Tech firms in Taiwan, home to the world's largest contract
chipmaker TSMC, face the possibility U.S. President
Donald Trump will follow through on threats to put tariffs on
imported chips, having complained on the campaign trail about
Taiwan having stolen American semiconductor business.
Trump said last week he plans to impose tariffs on imported
chips, along with pharmaceuticals and steel, in an effort to get
the producers to make them in the United States. He has not
given a timeframe.
Asked on a quarterly earnings conference call about the
impact on the company, whose partners and clients include
artificial intelligence (AI) darling Nvidia ( NVDA ), from any
future U.S. tariffs on Taiwan, MediaTek's ( MDTTF ) CEO Rick Tsai said the
issue was "very unpredictable".
"Of course we're not just sitting here doing nothing. We are
making our own assumptions, doing some simulations," he said,
without giving details.
For this year, Tsai said the impact would be "manageable".

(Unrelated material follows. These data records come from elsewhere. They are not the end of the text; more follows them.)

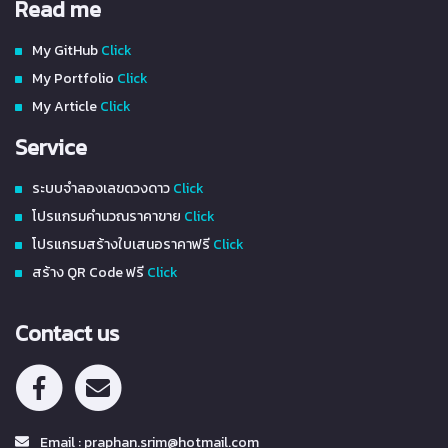
Read me
My GitHub
Click
My Portfolio
Click
My Article
Click
Service
ระบบจำลองเลขดวงดาว
Click
โปรแกรมคำนวณราคาขาย
Click
โปรแกรมสร้างใบเสนอราคาฟรี
Click
สร้าง QR Code ฟรี
Click
Contact us
Email : praphan.srim@hotmail.com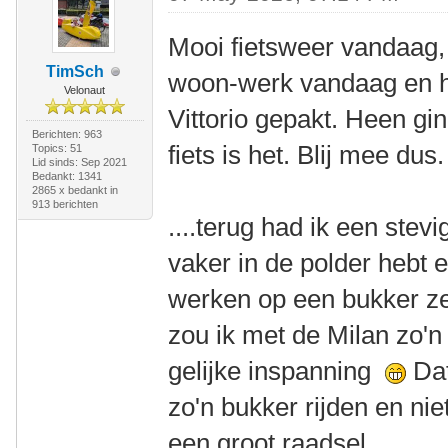
Mooi fietsweer vandaag
TimSch
woon-werk vandaag en ha
Velonaut
Vittorio gepakt. Heen gi
Berichten: 963
fiets is het. Blij mee dus.
Topics: 51
Lid sinds: Sep 2021
Bedankt: 1341
2865 x bedankt in
913 berichten
....terug had ik een stev
vaker in de polder hebt e
werken op een bukker ze
zou ik met de Milan zo'n 
gelijke inspanning
Dat
zo'n bukker rijden en nie
een groot raadsel.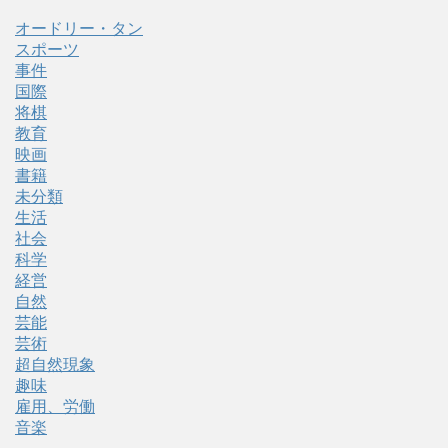
オードリー・タン
スポーツ
事件
国際
将棋
教育
映画
書籍
未分類
生活
社会
科学
経営
自然
芸能
芸術
超自然現象
趣味
雇用、労働
音楽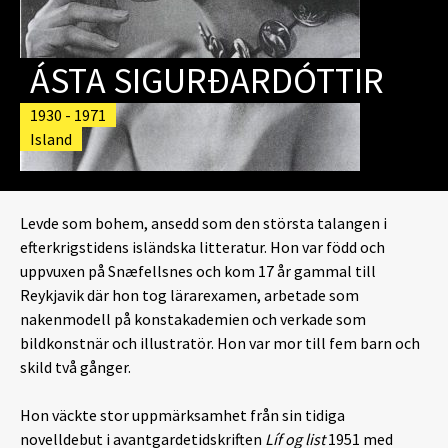
ÁSTA SIGURÐARDÓTTIR
1930 - 1971
Island
Levde som bohem, ansedd som den största talangen i
efterkrigstidens isländska litteratur. Hon var född och
uppvuxen på Snæfellsnes och kom 17 år gammal till
Reykjavik där hon tog lärarexamen, arbetade som
nakenmodell på konstakademien och verkade som
bildkonstnär och illustratör. Hon var mor till fem barn och
skild två gånger.
Hon väckte stor uppmärksamhet från sin tidiga
novelldebut i avantgardetidskriften
Líf og list
1951 med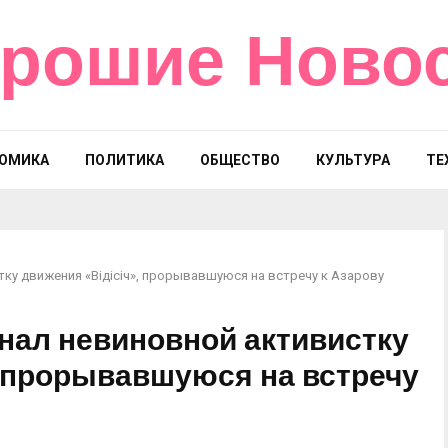
рошие Ново
ОМИКА
ПОЛИТИКА
ОБЩЕСТВО
КУЛЬТУРА
ТЕ
тку движения «Відісіч», прорывавшуюся на встречу к Азарову
нал невиновной активистку
, прорывавшуюся на встречу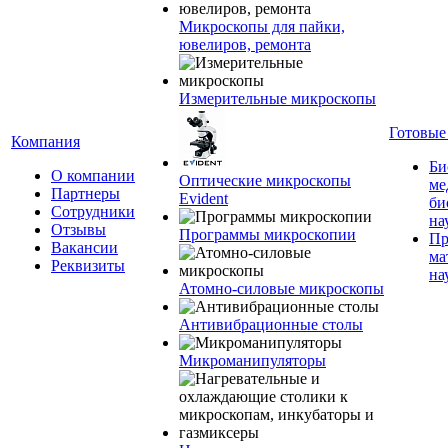
Микроскопы для пайки,
ювелиров, ремонта
Измерительные микроскопы
Готовые
Компания
Би
О компании
Оптические микроскопы
ме
Партнеры
Evident
би
Сотрудники
на
Отзывы
Программы микроскопии
Пр
Вакансии
ма
Реквизиты
на
Атомно-силовые микроскопы
Антивибрационные столы
Микроманипуляторы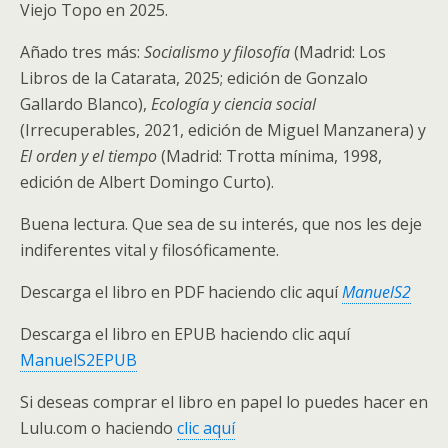
Viejo Topo en 2025.
Añado tres más:
Socialismo y filosofía
(Madrid: Los
Libros de la Catarata, 2025; edición de Gonzalo
Gallardo Blanco),
Ecología y ciencia social
(Irrecuperables, 2021, edición de Miguel Manzanera) y
El orden y el tiempo
(Madrid: Trotta mínima, 1998,
edición de Albert Domingo Curto).
Buena lectura. Que sea de su interés, que nos les deje
indiferentes vital y filosóficamente.
Descarga el libro en PDF haciendo clic aquí
ManuelS2
Descarga el libro en EPUB haciendo clic aquí
ManuelS2EPUB
Si deseas comprar el libro en papel lo puedes hacer en
Lulu.com o haciendo
clic aquí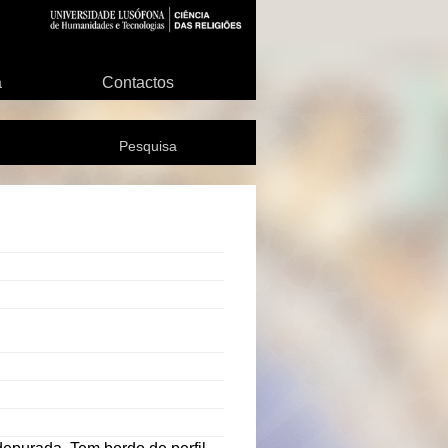
a
Contactos
Pesquisa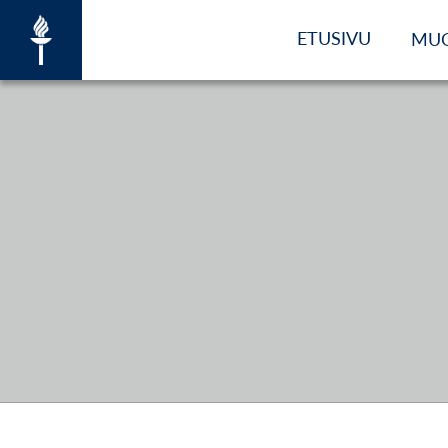
ETUSIVU
MU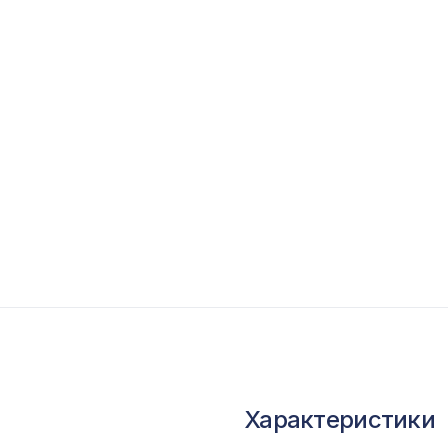
опутствующие товары
ветной багет
кополимер
краны для радиаторов
ОПУЛЯРНЫЕ ТОВАРЫ
Перфорированная панель КВАДРО 11-45,
1000х680мм, ХДФ, бук
Плинтус PX014, 99х20, 2000мм, Экополимер
Консоль для архитектурного бруса 90х55мм,
Характеристики
оливковое дерево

"You can define manageable by many different ways, but from
my end I think it's manageable for us for 2025," he added.
"There are so many variables, so it's very difficult to give an
accurate estimate now. It's very complex."
The tech industry also faces unpredictability from Chinese
startup's DeepSeek AI.
Tech stocks worldwide plunged on Jan. 27 after the launch of
DeepSeek AI - apparently costing a fraction of rival models and
requiring less sophisticated chips - raised questions over the
West's huge investments in chipmakers and data centres.
But Tsai said he remained very positive on the AI market.
"With the recent DeepSeek phenomenon we actually are getting
more optimistic," he said. "The trend is democratising AI. It
will spread more for average users."
MediaTek's ( MDTTF ) shares have risen 7.8% so far this year,
outperforming the broader market's 1.9% gain. The
company's shares closed flat on Friday.